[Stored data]
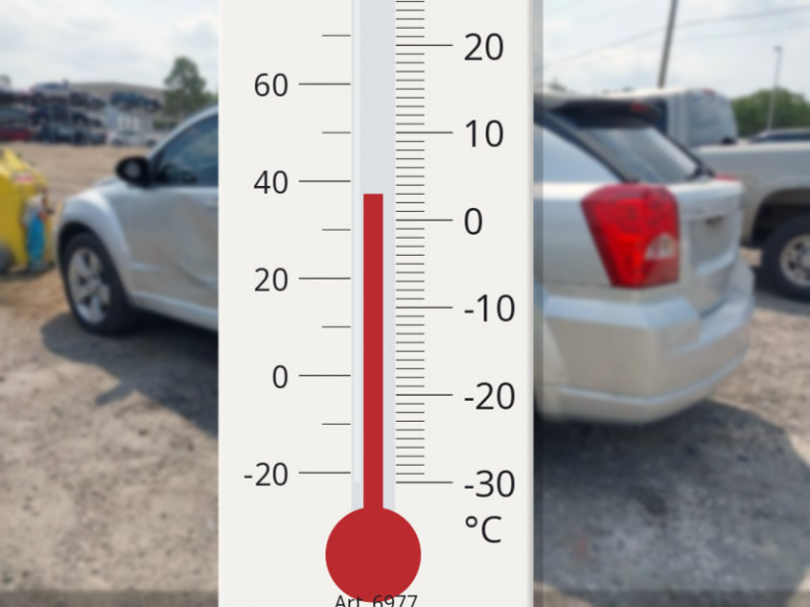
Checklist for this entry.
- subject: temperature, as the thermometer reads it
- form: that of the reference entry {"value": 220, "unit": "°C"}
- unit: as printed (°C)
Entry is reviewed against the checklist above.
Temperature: {"value": 3, "unit": "°C"}
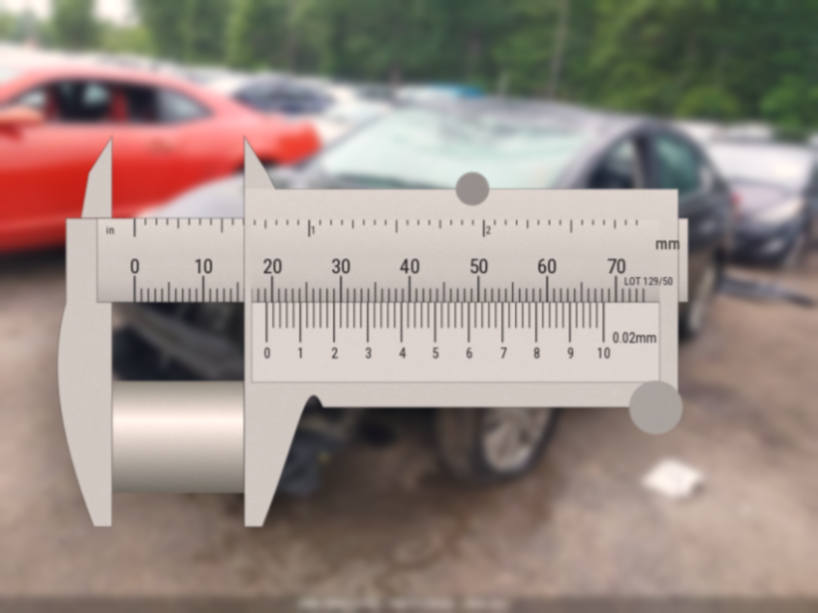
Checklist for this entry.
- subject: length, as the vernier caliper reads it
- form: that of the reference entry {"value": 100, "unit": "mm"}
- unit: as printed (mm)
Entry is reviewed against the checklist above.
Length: {"value": 19.2, "unit": "mm"}
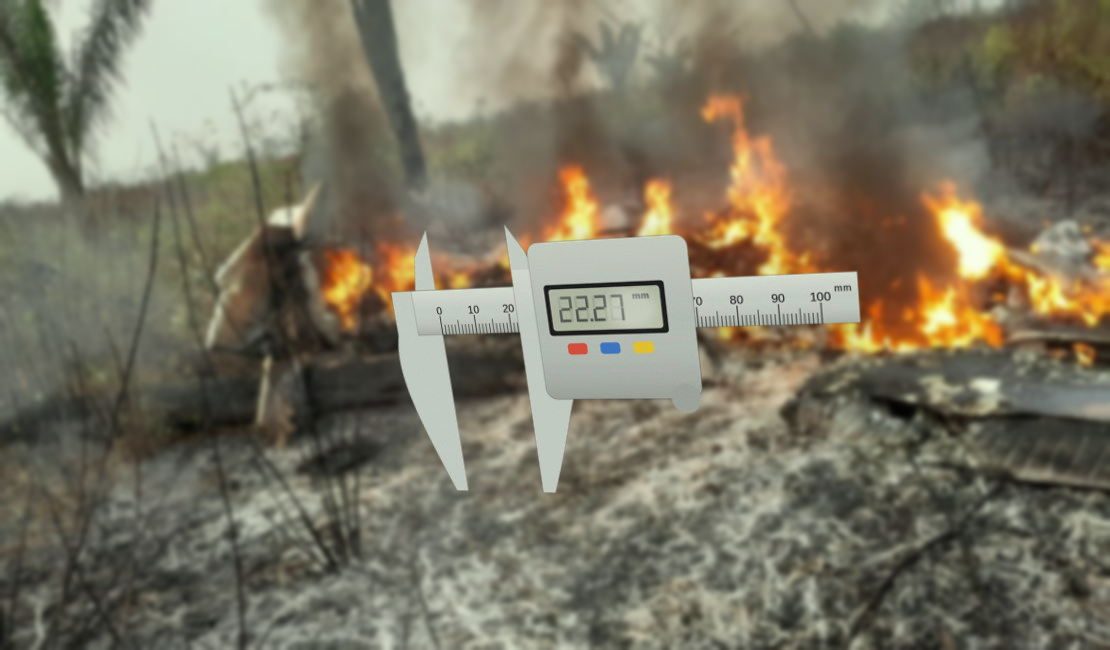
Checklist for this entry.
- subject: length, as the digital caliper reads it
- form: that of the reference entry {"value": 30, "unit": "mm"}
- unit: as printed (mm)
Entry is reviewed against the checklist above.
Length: {"value": 22.27, "unit": "mm"}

▸ Directions: Rewrite all the records above, swapping "reference entry" for "sample entry" and keeping everything else unchanged. Leave the pictures out.

▸ Written solution:
Checklist for this entry.
- subject: temperature, as the thermometer reads it
- form: that of the sample entry {"value": 220, "unit": "°C"}
- unit: as printed (°C)
Entry is reviewed against the checklist above.
Temperature: {"value": 3, "unit": "°C"}
Checklist for this entry.
- subject: length, as the vernier caliper reads it
- form: that of the sample entry {"value": 100, "unit": "mm"}
- unit: as printed (mm)
Entry is reviewed against the checklist above.
Length: {"value": 19.2, "unit": "mm"}
Checklist for this entry.
- subject: length, as the digital caliper reads it
- form: that of the sample entry {"value": 30, "unit": "mm"}
- unit: as printed (mm)
Entry is reviewed against the checklist above.
Length: {"value": 22.27, "unit": "mm"}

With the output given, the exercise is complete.